Online initiative to offer college courses for credit

Mary Beth Marklein, USA TODAY
People walk by Duke Chapel on the campus of Duke University in Durham, N.C.
  • Semester Online classes will charge students to enroll
  • UNC, Duke, Vanderbilt and Northwestern are among schools taking part
  • Initiative enables universities to have more control online

An initiative announced Thursday by 10 U.S. colleges and universities, including Vanderbilt, Northwestern and Brandeis, promises to bring top-quality online courses to students from all over the country and even the world. But don't call it a MOOC.

"This is actually the polar opposite," said Jeremy Johnson, president of the initiative, called Semester Online. He's also co-founder of 2U, which for about four years has supported online master's degree programs for universities.

Unlike MOOCs (massive open online courses), which are free and open to anyone with an Internet connection, Semester Online classes will charge students to enroll, and class sizes will be limited to 15 to 20 students each. Also unlike MOOCs, students will be able to earn college credit right out of the gate.

Participating institutions see it as another opportunity to explore how technology can best expand and improve education.
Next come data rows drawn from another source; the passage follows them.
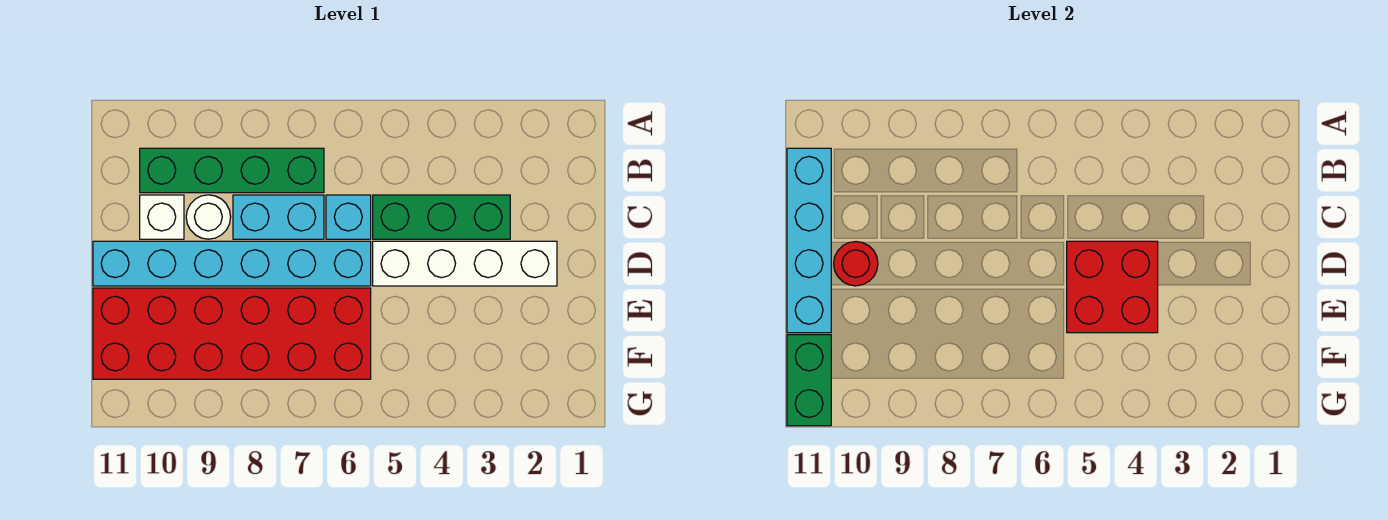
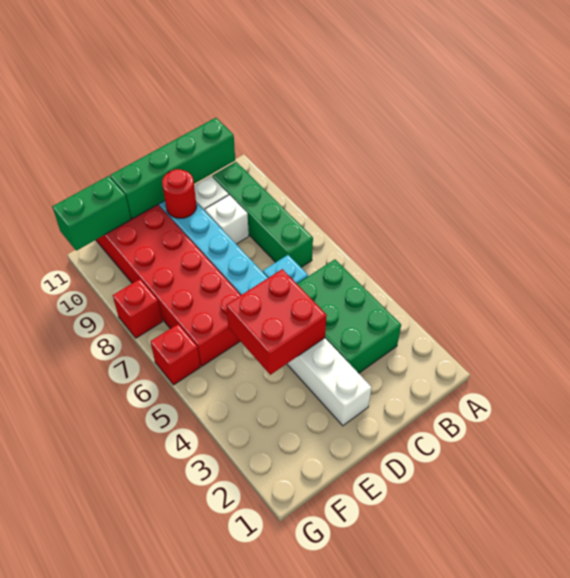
cyan 1x4 brick [787,148,831,333] -> green 1x4 brick [110,118,235,219]
green 1x3 brick [373,195,510,239] -> green 2x3 brick [297,259,401,373]
cyan 1x2 brick [233,195,324,239] -> none
white 1x1 round brick [186,195,231,239] -> white 1x1 brick [205,195,249,244]
none -> red 1x1 brick [150,324,200,385]
none -> red 1x1 brick [113,279,162,338]

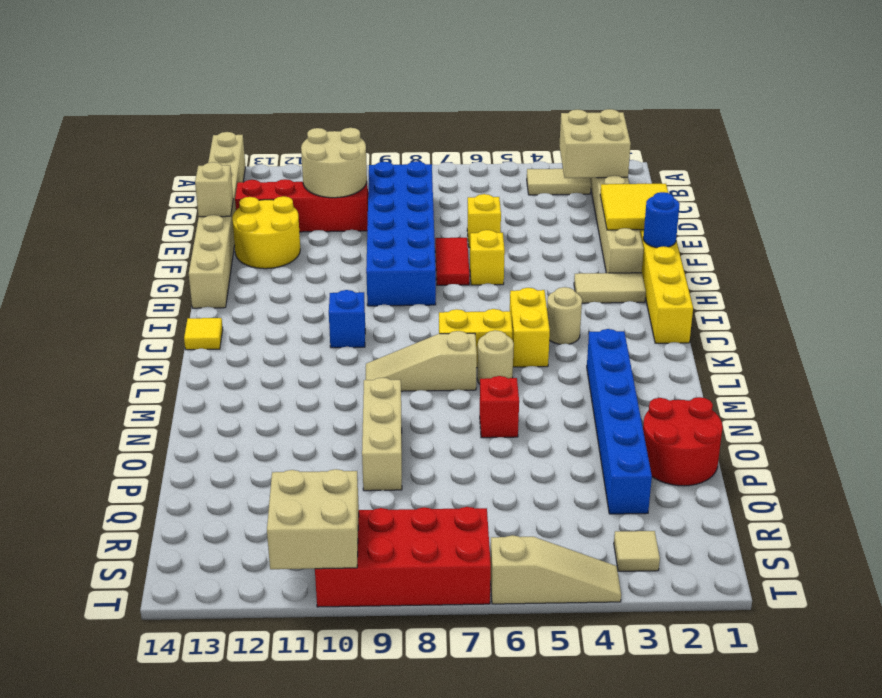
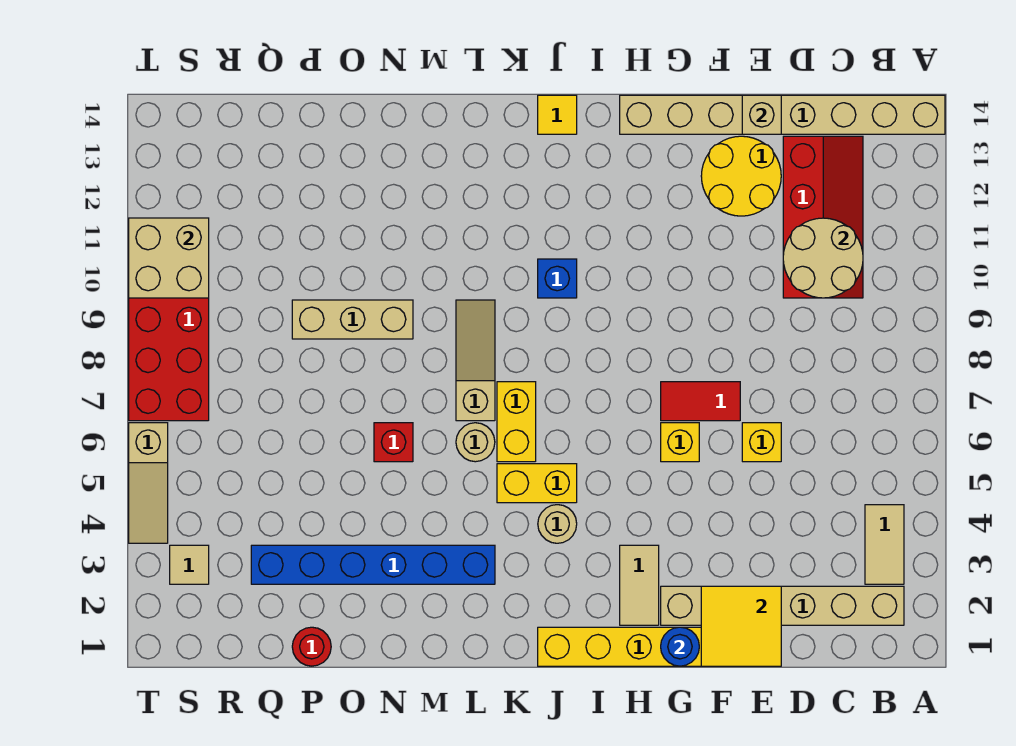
tan 2x2 brick [559,109,631,178] -> none
blue 2x6 brick [366,161,436,306] -> none
red 2x2 round brick [643,397,723,486] -> red 1x1 round brick [292,627,331,666]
Earlier this week, the American Council on Education announced it would coordinate efforts to study the academic potential of MOOCs, which are largely unregulated, but have quickly emerged as an important development in higher education.

Semester Online offers a different model. Details are still being worked out, but faculty at participating schools will design and teach the courses, which will be open only to academically qualified students. Schools within the consortium would award credit for the courses, which would include real-time discussions.

Rogan Kersh, provost at Wake Forest University, one of the partner schools, said Semester Online enables universities to have more control as they experiment with the online environment.

"This landscape is both quickly shifting and murky at the same time," he said. "No school has a really clear picture of how they're going to use technology."

Kersh said Wake Forest is not ready to consider MOOCs because of its commitment to small classes and face-to-face interaction. Duke, another participating school, is also participating in MOOCs.

"We're experimenting," Duke Provost Peter Lange said. "We believe both educational models have merit, and we're interested in seeing how they both go."

Other participating schools include Emory, The University of North Carolina-Chapel Hill, University of Notre Dame, University of Rochester and Washington University in St. Louis.